計画停電という初めての事態に戸惑い、放射線の恐怖におびえる日々が来ようとは。想定外という言葉が使われているが、果たして本当に想定外なのだろうか。阪神・淡路大震災から16年、関東大震災から89年。避難命令が出たといっても、いったいどこへ避難したらいいのか。日常生活のすべてが狂ってしまった被災者の方々を思うと、あらためて政府の無能さに腹が立つ。
2011年2月19日
気兼ねなき一服空へ冬木立
世間の風潮に逆らっているわけではないが、私はヘビースモーカーである。1日2箱のキャスタースーパーマイルドを吸っている。事務所でも自宅でも、存分に吸っている。さすがに街中では所定の喫煙場を利用しているが、わが町鎌倉は、その公けの喫煙場が極端に少ない。表駅と呼ばれる東口にはなく、裏駅の西口に一箇所あるのみだ。私的に吸殻入れを用意してくれている煙草屋さんやスーパーなどの隠れ喫煙場があるのが、せめてもの救いとなっている。

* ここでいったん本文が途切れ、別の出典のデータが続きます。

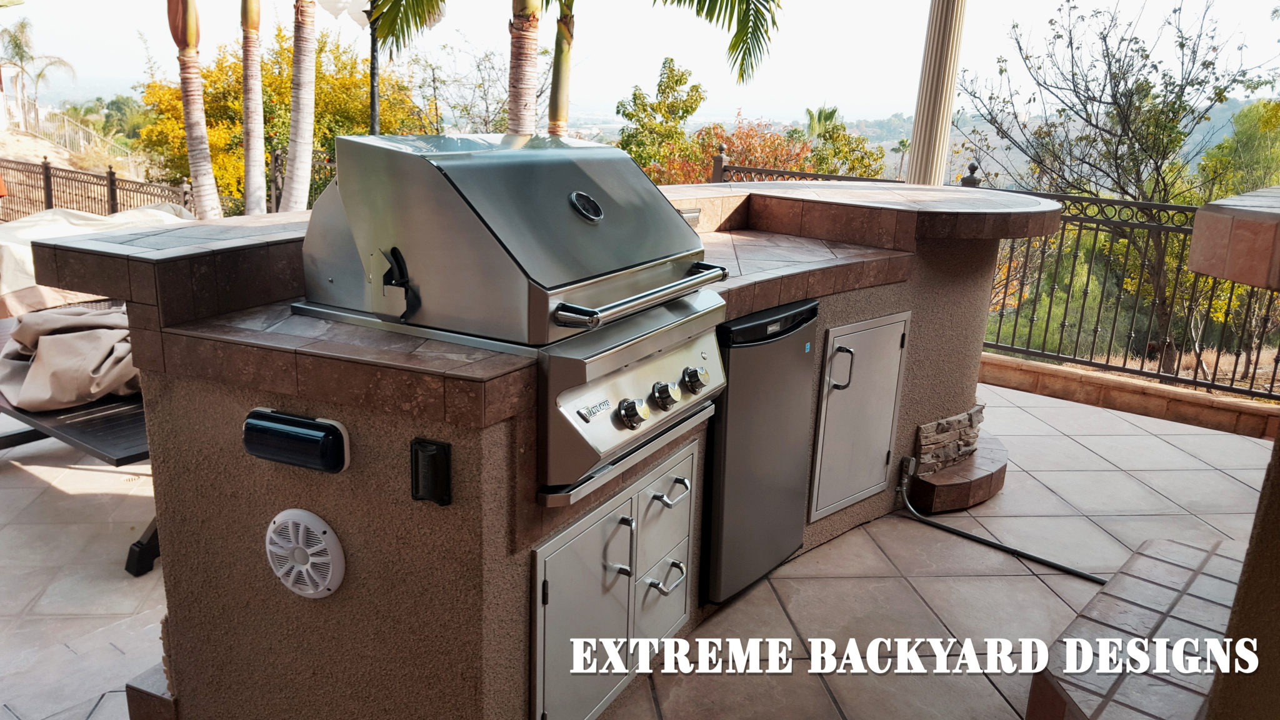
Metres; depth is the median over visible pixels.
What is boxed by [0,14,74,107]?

「外出のときぐらいは吸うな」という意見もあるだろう。確かに正論だ。しかし、ほとんどの飲食店が禁煙になってしまった現在、では、どこで食後の一服を楽しんだらいいのだろう。某日、誰もいない広場で一服したら、晴れ渡った冬の空に紫煙がゆっくりとのびやかに広がっていった。
庭下駄のきつき鼻緒や落椿
俳句を始めるようになって、植物の名前が少しはわかるようにはなったが、それ以前はひどかった。桜や梅、菜の花、杏、木蓮、椿ぐらいはわかっても、それ以上となるとはなはだ怪しいものだった。山茶花と椿の違いがわかるようになったのは数年前のことだから、まことに恥ずかしい。
先日、仕事で老舗の日本旅館に泊まったら部屋の前の庭に椿が数輪、落ちていた。庭下駄を履いて近寄ってみたくなるほど、みごとな紅椿だ。「ありありと別の世があり落椿」(青柳志解樹)という好きな句があるが、まさにそんなことを彷彿とさせる光景だった。落ちてもなお、強い存在感を示す椿の姿に、感じ入ってしまったものである。
2011年1月10日
連れ添うて忘れし里の雑煮かな
お雑煮は地方によってそれぞれ作り方が異なる。我が家では鶏がらスープと鰹節で出汁を作り、薄い醤油味で整える。具はささみと小松菜、大根、三つ葉である。いわゆる関東風だ。
料理はおせちに限らず、嫁ぎ先の味に合わせるのが普通だが、最近はどうだろうか。
家長なく屠蘇も失せたるマイホーム
今、正月の三が日にお屠蘇をいただく家庭はどのくらいあるのだろうか。下手をすると、「お屠蘇って何?」という人もいるかもしれない。昔は父親が食卓の中央にでんと座り、おせち料理を前にして子供らが順にお屠蘇をいただいたものである。妙に甘くて苦く、薬くさい風味に閉口したものだ。
家長制度の崩壊とともに、日本の昔ながらの習慣やら言わずもがなの家庭内のルールが軽視されている。「そんなのは年寄りの繰り言さ。古いね」と言われれば、確かにそうだが、この先が思いやられる。考えてみれば、マイホームという言葉も、なんだか気持ちが悪い。